This is the second cycle for the lunch box giveaways. In 2008, schools in Nebraska and Tennessee received the first set of lunchboxes. Another 10,000 will be distributed in this cycle. Joining Booker for the presentation was Dr. Louise Veselicky, Dean of the School of Dentistry at West Virginia University. She explains how she got involved in the program.
“I met Dr. Booker a couple years ago,” said Veselicky. “She met with hall the deans of detal schools across the United States. At that point, she gave each of us a lunchbox. We were looking, in West Virginia–we were trying to find some of the most dentally underserved areas. We selected Pocahontas County. We wanted to come here and launch our program for West Virginia.”
Dr. Veselicky says access to dental care is a problem in West Virginia, especially in the more rural parts of the state.

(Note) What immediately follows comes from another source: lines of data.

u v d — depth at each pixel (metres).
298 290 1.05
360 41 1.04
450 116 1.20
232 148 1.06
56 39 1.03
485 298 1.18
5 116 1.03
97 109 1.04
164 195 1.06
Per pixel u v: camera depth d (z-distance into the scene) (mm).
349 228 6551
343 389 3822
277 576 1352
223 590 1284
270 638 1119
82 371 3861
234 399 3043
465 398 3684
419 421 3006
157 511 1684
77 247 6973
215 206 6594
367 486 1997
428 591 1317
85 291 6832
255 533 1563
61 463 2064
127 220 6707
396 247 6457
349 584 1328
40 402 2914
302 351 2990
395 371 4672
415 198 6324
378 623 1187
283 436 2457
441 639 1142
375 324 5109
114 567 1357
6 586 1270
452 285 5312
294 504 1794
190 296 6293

“We as a dental school have started a West Virginia University oral health initiative, where we’re going to try to work actively with communities,” Veselicky said. “We have a rural site program, where our students go into rural communities and practice dentistry.”
Of course, the children only cared about getting those bright orange boxes. After a cartoon about dental care, WVU dentistry students used hand puppets to show the kids the proper way to brush and floss, then handed out the lunchboxes. Each one contains a dental carrot, toothpaste and a miniature sand timer. Inside the carrot is a toothbrush and floss. The timer is a handy visual aid to remind kids how long to brush.

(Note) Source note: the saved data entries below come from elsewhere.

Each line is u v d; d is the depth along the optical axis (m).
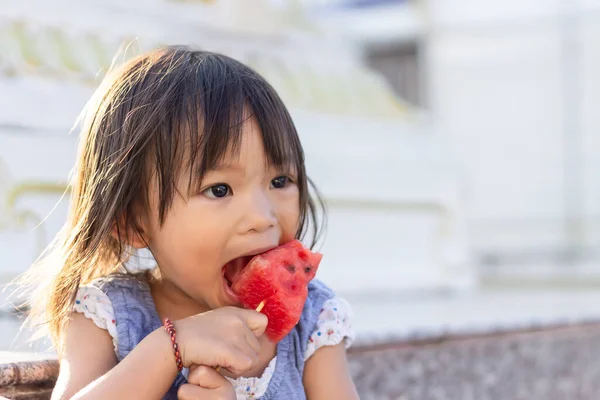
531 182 15.52
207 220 1.81
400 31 17.27
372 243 7.48
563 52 15.30
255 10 6.93
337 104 7.26
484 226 15.84
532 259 15.27
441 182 8.16
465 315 5.59
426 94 16.61
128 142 1.88
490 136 15.91
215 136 1.81
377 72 17.61
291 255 1.87
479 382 3.60
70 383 1.84
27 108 4.64
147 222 1.90
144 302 2.00
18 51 4.86
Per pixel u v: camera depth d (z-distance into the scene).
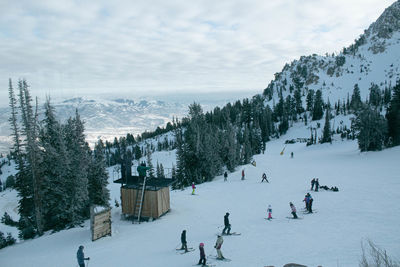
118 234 23.30
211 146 51.91
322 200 26.45
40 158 27.95
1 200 103.38
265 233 19.05
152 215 26.41
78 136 30.89
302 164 55.34
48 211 29.27
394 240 14.53
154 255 17.38
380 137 57.22
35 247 22.78
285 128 162.12
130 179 29.61
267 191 33.41
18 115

In addition to fostering good dental care, Dr. Veselicky is hoping this will inspire some children in other ways.
“I’m hoping that some of these children, today, will not only practice good hygiene habits but consider a career in dentistry,” said Veselicky. “We haven’t had a student from Pocahontas County in almost 10 years.”
The lunchboxes, given to the kids at no charge, are paid for through grants and corporate sponsorship. Pocahontas and Wayne counties are the only West Virginia counties that will receive the lunchboxes in this cycle.